Twelve Labs, a San Francisco-based startup specializing in video-understanding A.I., wants to unlock the value of video content by offering models that can search vast archives, generate text summaries and create short-form clips from long-form footage. Its work extends far beyond sports, touching industries from entertainment and advertising to security.

“Large language models can read and write really well,” said Lee. “But we want to move on to create a world in which A.I. can also see.”

Is Twelve Labs related to Eleven Labs?

Founded in 2021, Twelve Labs isn’t to be confused with ElevenLabs, an A.I. startup that specializes in audio. “We started a year earlier,” Lee joked, adding that Twelve Labs—which named itself after the initial size of its founding team—often partners with ElevenLabs for hackathons, including one dubbed “23Labs.”

The startup’s ambitious vision has drawn interest from deep-pocketed backers. It has raised more than $100 million from investors such as Nvidia, Intel, and Firstman Studio, the studio of Squid Game creator Hwang Dong-hyuk. Its advisory bench is equally star-studded, featuring Fei-Fei Li, Jeffrey Katzenberg and Alexandr Wang.

Twelve Labs counts thousands of developers and hundreds of enterprise customers. Demand is highest in entertainment and media, spanning Hollywood studios, sports leagues, social media influencers and advertising firms that rely on Twelve Labs tools to automate clip generation, assist with scene selection or enable contextual ad placements.

Government agencies also use the startup’s technology for video search and event retrieval. Beyond its work with the U.S. and other nations, Lee said that Twelve Labs has a deployment in South Korea’s Sejong City to help CCTV operators monitor thousands of camera feeds and locate specific incidents. To reduce security risks, the company has removed capabilities for facial and biometric recognition, she added.

Will video-native A.I. come for human jobs?

Many of the industries Twelve Labs serves are already debating whether A.I. threatens humans jobs—a concern Lee argues is only partly warranted. “I don’t know if jobs will be lost, per se, but jobs will have to transition,” she said, comparing the shift to how tools like Photoshop reshaped creative roles.

If anything, Lee believes systems like Twelve Labs’ will democratize creative work traditionally limited to companies with big budgets. “You are now able to do things with less, which means you have more stories that can be created from independent creatives who do not have that same capital,” she said. “It actually allows for the scaling of content creation and personalizing distribution.”

Twelve Labs is not the only A.I. player eyeing video, but the company insists it serves a different need than its much larger competitors. “We’re excited that video is now starting to get more attention, but the way we’re seeing it is a lot of innovation in large language models, a lot of innovation in video generation models and image generation models like Sora—but not in video understanding,” said Lee, referencing OpenAI’s text-to-video A.I. model and app.

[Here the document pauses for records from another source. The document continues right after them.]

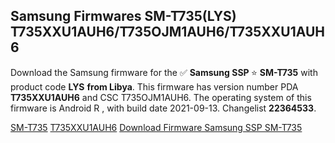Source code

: <h2>Samsung Firmwares SM-T735(LYS) T735XXU1AUH6/T735OJM1AUH6/T735XXU1AUH6</h2>
Download the Samsung firmware for the ✅ <strong>Samsung SSP </strong> ⭐ <strong>SM-T735</strong> with product code <strong>LYS</strong> <strong> from Libya</strong>. This firmware has version number PDA <strong>T735XXU1AUH6</strong> and CSC T735OJM1AUH6. The operating system of this firmware is Android R , with build date 2021-09-13. Changelist <strong>22364533</strong>.


[SM-T735](https://samfirm.shop/samsung/model/SM-T735)
[T735XXU1AUH6](https://samfirm.shop/samsung/pda/T735XXU1AUH6)
[Download Firmware Samsung SSP SM-T735](https://samfirm.shop/samsung/firmware/456299)

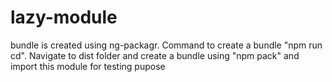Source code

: # lazy-module
bundle is created using ng-packagr. Command to create a bundle "npm run cd".  Navigate to dist folder and create a bundle using "npm pack" and import this module for testing pupose
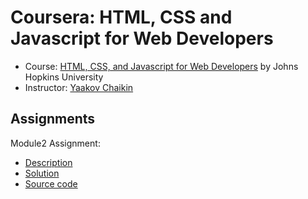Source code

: # Coursera: HTML, CSS and Javascript for Web Developers

- Course: [HTML, CSS, and Javascript for Web Developers](https://www.coursera.org/learn/html-css-javascript-for-web-developers) by Johns Hopkins University
- Instructor: [Yaakov Chaikin](https://www.coursera.org/instructor/yaakov-chaikin)


## Assignments
Module2 Assignment:
- [Description](https://github.com/jhu-ep-coursera/fullstack-course4/blob/master/assignments/assignment2/Assignment-2.md)
- [Solution](https://xianglun.me/coursera-html-css-javascript-for-web-developers/module2-solution)
- [Source code](./module2-solution)

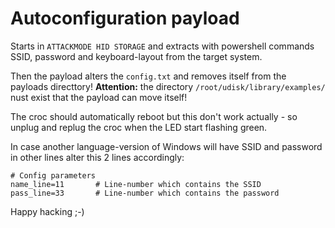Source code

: # Autoconfiguration payload 

Starts in `ATTACKMODE HID STORAGE` and extracts with powershell commands SSID, password and keyboard-layout from the target system. 

Then the payload alters the `config.txt` and removes itself from the payloads directtory! **Attention:** the directory `/root/udisk/library/examples/` nust exist that the payload can move itself!

The croc should automatically reboot but this don't work actually - so unplug and replug the croc when the LED start flashing green.

In case another language-version of Windows will have SSID and password in other lines alter this 2 lines accordingly:

    # Config parameters
    name_line=11       # Line-number which contains the SSID
    pass_line=33       # Line-number which contains the password

Happy hacking ;-)
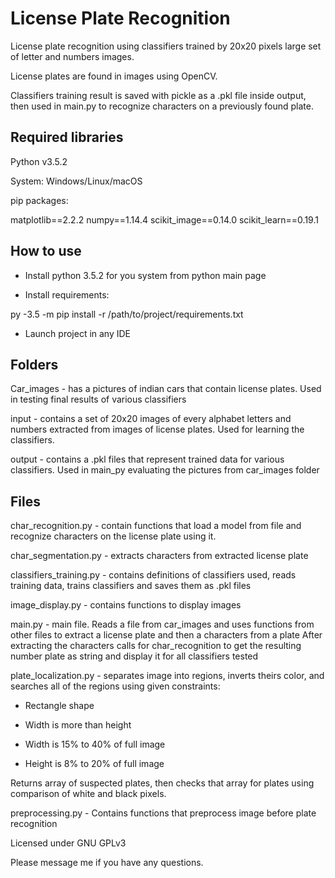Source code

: # License Plate Recognition

License plate recognition using classifiers trained by 20x20 pixels large set of letter and numbers images. 

License plates are found in images using OpenCV.

Classifiers training result is saved with pickle as a .pkl file inside output, then used in main.py to recognize characters on
a previously found plate.


## Required libraries

Python v3.5.2

System: Windows/Linux/macOS

pip packages:

matplotlib==2.2.2
numpy==1.14.4
scikit_image==0.14.0
scikit_learn==0.19.1


## How to use

- Install python 3.5.2 for you system from python main page

- Install requirements:

py -3.5 -m pip install -r /path/to/project/requirements.txt

- Launch project in any IDE

## Folders

Car_images - has a pictures of indian cars that contain license plates. Used in testing final results of various classifiers


input - contains a set of 20x20 images of every alphabet letters and numbers extracted from images of license plates.
        Used for learning the classifiers.

output - contains a .pkl files that represent trained data for various classifiers.
        Used in main_py evaluating the pictures from car_images folder


## Files

char_recognition.py - contain functions that load a model from file and recognize characters on the license plate using it.

char_segmentation.py - extracts characters from extracted license plate

classifiers_training.py - contains definitions of classifiers used, reads training data, trains classifiers and saves them as .pkl files

image_display.py - contains functions to display images

main.py - main file. Reads a file from car_images and uses functions from other files to extract a license plate and then a characters from a plate
After extracting the characters calls for char_recognition to get the resulting number plate as string and display it for all classifiers tested

plate_localization.py - separates image into regions, inverts theirs color, and searches all of the regions using given constraints:

- Rectangle shape

- Width is more than height

- Width is 15% to 40% of full image

- Height is 8% to 20% of full image

Returns array of suspected plates, then checks that array for plates using comparison of white and black pixels.

preprocessing.py - Contains functions that preprocess image before plate recognition


Licensed under GNU GPLv3

Please message me if you have any questions.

For now, Twelve Labs offers video search, video analysis and video-to-text capabilities. The company plans to expand into agentic platforms that can not only understand video but also build narratives from it. Such models could be useful beyond creative fields, Lee said, pointing to examples like retailers identifying peak foot-traffic hours or security clients mapping the sequence of events surrounding an accident.

While A.I. might help a Hollywood director assemble a movie, Lee believes it won’t ever be the director. Even if the technology can provide narrative options, humans still decide which story is most compelling, identify gaps and supply the footage. “At the end of the day, I think there’s nothing that can replace human creative intent.”